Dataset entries

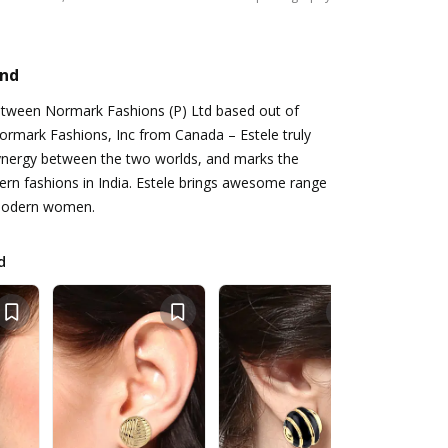
and
between Normark Fashions (P) Ltd based out of
rmark Fashions, Inc from Canada – Estele truly
ynergy between the two worlds, and marks the
ern fashions in India. Estele brings awesome range
 modern women.
d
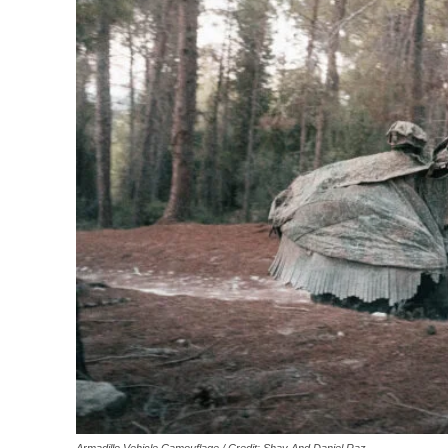
Armadillo Vehicle Camouflage / Credit: Shay And Daniel Raz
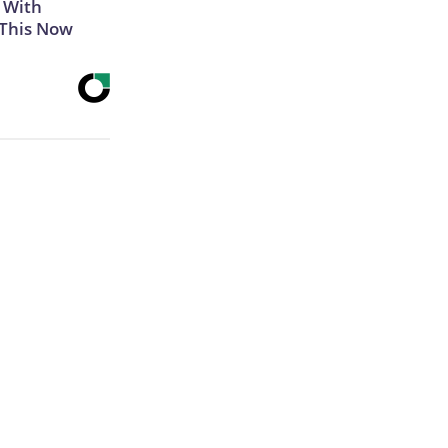
 With
 This Now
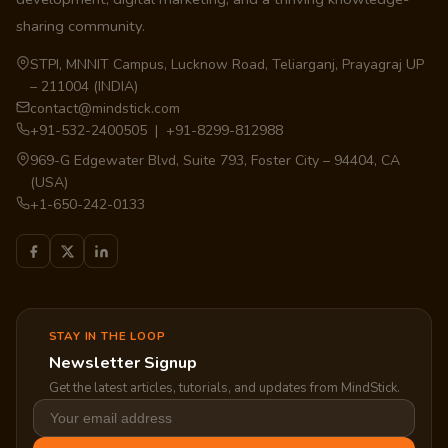
sharing community.
STPI, MNNIT Campus, Lucknow Road, Teliarganj, Prayagraj UP
– 211004 (INDIA)
contact@mindstick.com
+91-532-2400505 | +91-8299-812988
969-G Edgewater Blvd, Suite 793, Foster City – 94404, CA
(USA)
+1-650-242-0133
STAY IN THE LOOP
Newsletter Signup
Get the latest articles, tutorials, and updates from MindStick.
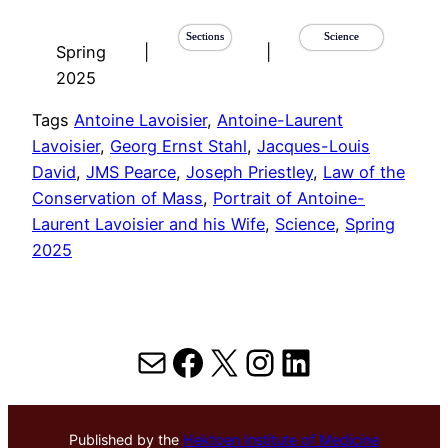
Sections
Science
Spring
|
|
2025
Tags
Antoine Lavoisier
, 
Antoine-Laurent
Lavoisier
, 
Georg Ernst Stahl
, 
Jacques-Louis
David
, 
JMS Pearce
, 
Joseph Priestley
, 
Law of the
Conservation of Mass
, 
Portrait of Antoine-
Laurent Lavoisier and his Wife
, 
Science
, 
Spring
2025
Mail
Facebook
X
Instagram
LinkedIn
Published by the
Hektoen Institute of Medicine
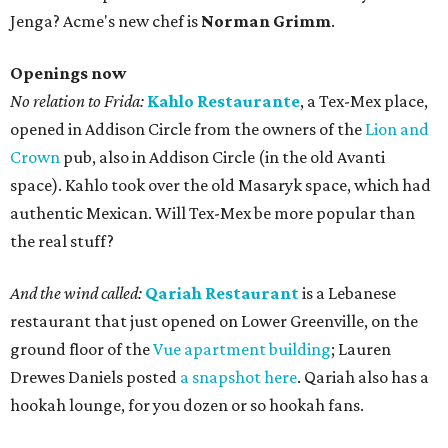
Jenga? Acme's new chef is
Norman Grimm
.
Openings now
No relation to Frida:
Kahlo Restaurante
, a Tex-Mex place,
opened in Addison Circle from the owners of the
Lion and
Crown
pub, also in Addison Circle (in the old Avanti
space). Kahlo took over the old Masaryk space, which had
authentic Mexican. Will Tex-Mex be more popular than
the real stuff?
And the wind called:
Qariah Restaurant
is a Lebanese
restaurant that just opened on Lower Greenville, on the
ground floor of the
Vue apartment building
; Lauren
Drewes Daniels posted
a snapshot here
. Qariah also has a
hookah lounge, for you dozen or so hookah fans.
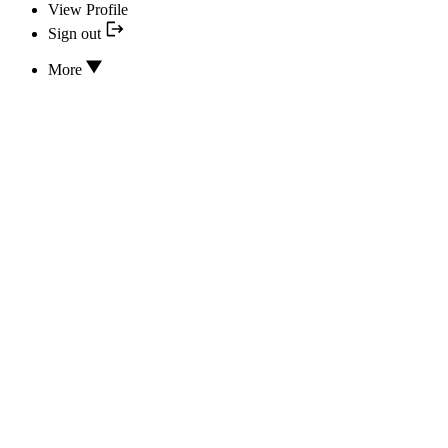
View Profile
Sign out
More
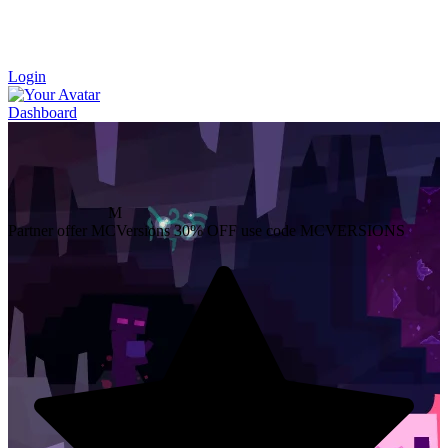
Login
Dashboard
M
Partner offer
MCVersions
30% OFF
use code MCVERSIONS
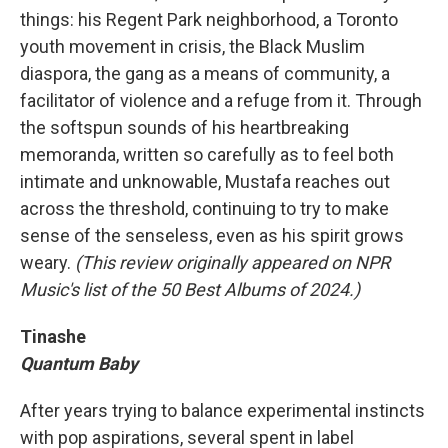
things: his Regent Park neighborhood, a Toronto
youth movement in crisis, the Black Muslim
diaspora, the gang as a means of community, a
facilitator of violence and a refuge from it. Through
the softspun sounds of his heartbreaking
memoranda, written so carefully as to feel both
intimate and unknowable, Mustafa reaches out
across the threshold, continuing to try to make
sense of the senseless, even as his spirit grows
weary.
(This review originally appeared on NPR
Music's list of the 50 Best Albums of 2024.)
Tinashe
Quantum Baby
After years trying to balance experimental instincts
with pop aspirations, several spent in label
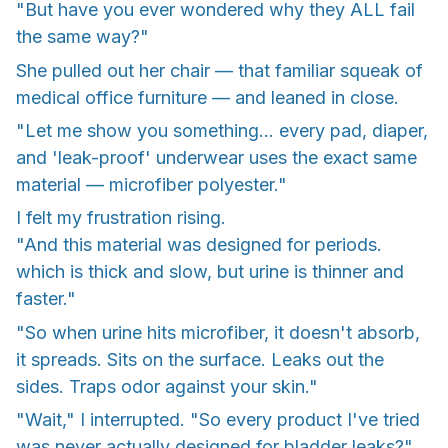
"But have you ever wondered why they ALL fail
the same way?"
She pulled out her chair — that familiar squeak of
medical office furniture — and leaned in close.
"Let me show you something... every pad, diaper,
and 'leak-proof' underwear uses the exact same
material — microfiber polyester."
I felt my frustration rising.
"And this material was designed for periods.
which is thick and slow, but urine is thinner and
faster."
"So when urine hits microfiber, it doesn't absorb,
it spreads. Sits on the surface. Leaks out the
sides. Traps odor against your skin."
"Wait," I interrupted. "So every product I've tried
was never actually designed for bladder leaks?"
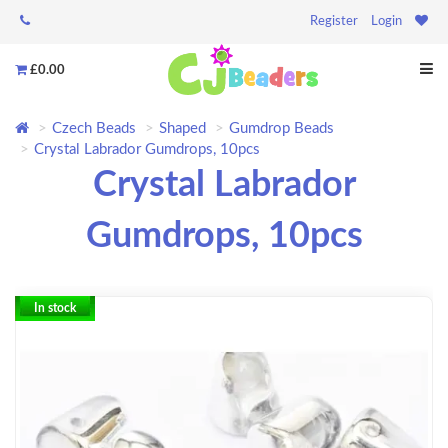
Register
Login
£0.00
Czech Beads
Shaped
Gumdrop Beads
Crystal Labrador Gumdrops, 10pcs
Crystal Labrador
Gumdrops, 10pcs
In stock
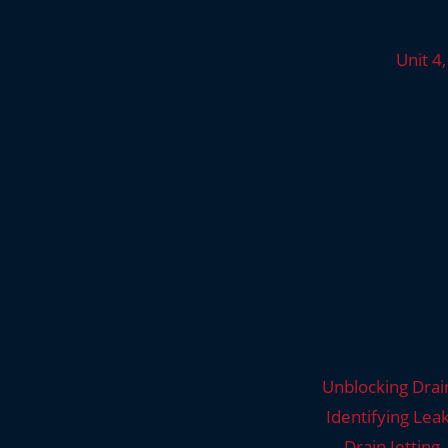
Unit 4
Unblocking Drai
Identifying Lea
Drain Jetting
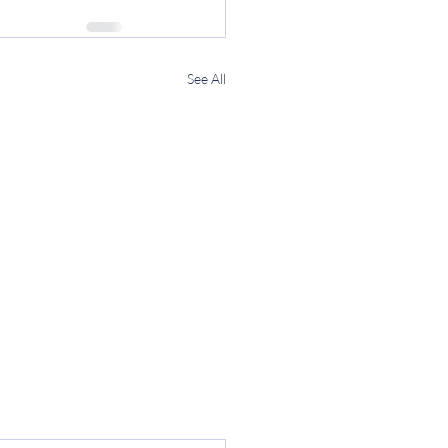
See All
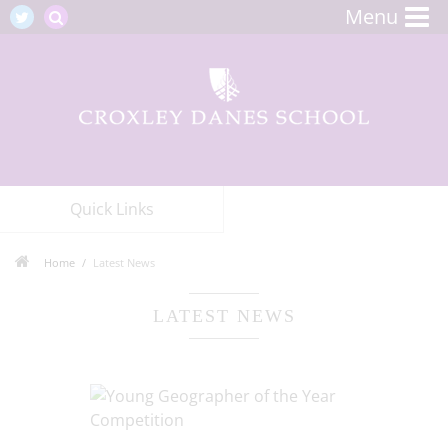
Menu
Quick Links
Home
Latest News
LATEST NEWS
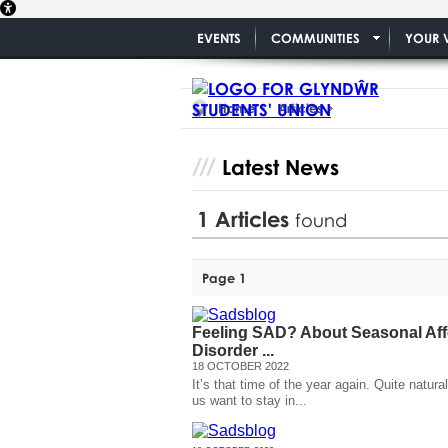
EVENTS
COMMUNITIES
YOUR 
Home
Articles
Latest News
1
Articles
found
Page 1
Feeling SAD? About Seasonal Aff
Disorder ...
18 OCTOBER 2022
It’s that time of the year again. Quite natura
us want to stay in...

- _Task details_
Write out exactly the lines above, from the very first through the line containing "Armadillo Vehicle Camouflage", both kept, with the pictures removed.

- _Response for this exercise_
and
between Normark Fashions (P) Ltd based out of
rmark Fashions, Inc from Canada – Estele truly
ynergy between the two worlds, and marks the
ern fashions in India. Estele brings awesome range
 modern women.
d
Armadillo Vehicle Camouflage / Credit: Shay And Daniel Raz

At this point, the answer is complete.